TO DO:
A. Copy word for word the part of the excerpt on server power and cooling that opens with the words containing "In Enterprise 4500" and closes with "power supply fail.".
B. Rewrite the clock entries with "clock" changed to "watch" everywhere and nothing else altered. Leave out the pictures.

SOURCE EXCERPT:
────

Rather than relying upon a single power supply, separate power/cooling modules are provided for each pair of centerplane slots. Additional availability is achieved through the current share design of the system. Any board slot can be powered from any PCM in the system, and current sharing is used to permit the system to tolerate the failure of a power supply and continue operation. Failure of a power supply generates a high-priority system interrupt and the operating system is able to notify the system administrator of the situation.



Not present in 8-slot systems

Figure 2-1 Current-sharing architecture of the Sun Enterprise X500 power supply system

In Enterprise 4500 to 6500 servers, all power supplies are fully hot swappable and failed units can be replaced at any time. For higher availability requirements, additional power supplies can be configured to provide a greater margin for error.

The 5-slot Enterprise 3500 can support three PCMs and a redundant PPS to protect against a power supply failure taking the system or disk drives down. The 8-slot Enterprise 4500 and Enterprise 5500 servers fully configured with 4 PCMs, and the 16-slot Enterprise 6500 system fully configured with 8 PCMs, have enough extra current to continue running should any one power supply fail.

#### **Redundant** Cooling

Each power/cooling module contains two cooling fans, which provide cooling for the two adjacent board slots. Because the only way to provide cooling to the system boards is through an adjacent PCM, it is necessary that any slot with a system board installed have an adjacent PCM installed. As with power supplies, distributed cooling permits a lower entry cost and a pay-as-you-go approach to system expansion.

The fans are not dependent upon their partner power supplies; instead they obtain power directly from the system-wide passive shared AC distribution circuit. Thus, the fans will stay up and running even if the co-located power supply fails.

Fan speed is thermally controlled; should a fan fail, its neighbor increases speed to account for the difference. The output of the temperature sensors on the CPU/memory and I/O boards is also fed back to the adjacent PCM to control the speed of the fans. Hotter boards will cause the fans to spin faster, and if two boards are present, the warmer of the two temperatures is used to set the fan speed.

#### **Resilient Power Supply**

Industry studies have shown that power fluctuations are the most common causes of unscheduled service interruption. The Enterprise X500 power supplies are resistant to most kinds of power fluctuation. Enterprise 5500 and Enterprise 6500 systems can continue functioning during a brownout of 160 Volts AC (VAC) for at least 15 minutes (recommended voltage is 230V in the US and 240V elsewhere). When a brownout continues for excessive periods, or

when internal voltages exceed pre-defined limits, a non-maskable powerfail interrupt is delivered to all processors and the system begins an orderly shutdown.

────

EXERCISE INPUTS:
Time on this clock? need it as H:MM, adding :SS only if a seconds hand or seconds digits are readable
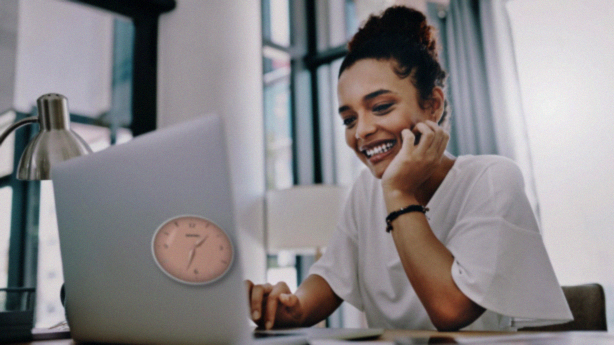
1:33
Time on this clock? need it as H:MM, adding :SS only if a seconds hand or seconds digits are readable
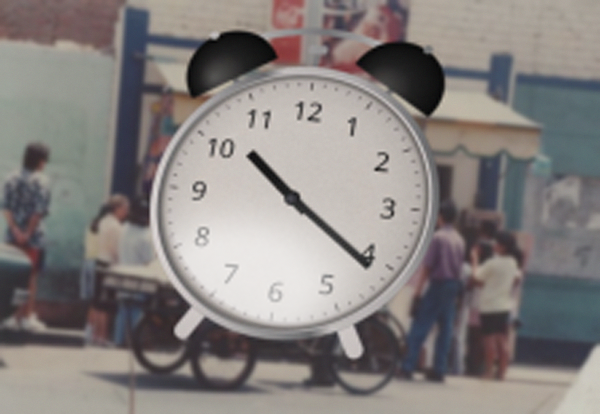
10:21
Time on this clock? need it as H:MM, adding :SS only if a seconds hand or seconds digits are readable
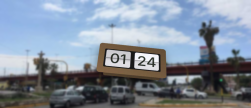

────

ANSWER SET:
A.
In Enterprise 4500 to 6500 servers, all power supplies are fully hot swappable and failed units can be replaced at any time. For higher availability requirements, additional power supplies can be configured to provide a greater margin for error.

The 5-slot Enterprise 3500 can support three PCMs and a redundant PPS to protect against a power supply failure taking the system or disk drives down. The 8-slot Enterprise 4500 and Enterprise 5500 servers fully configured with 4 PCMs, and the 16-slot Enterprise 6500 system fully configured with 8 PCMs, have enough extra current to continue running should any one power supply fail.

B.
Time on this watch? need it as H:MM, adding :SS only if a seconds hand or seconds digits are readable
1:33
Time on this watch? need it as H:MM, adding :SS only if a seconds hand or seconds digits are readable
10:21
Time on this watch? need it as H:MM, adding :SS only if a seconds hand or seconds digits are readable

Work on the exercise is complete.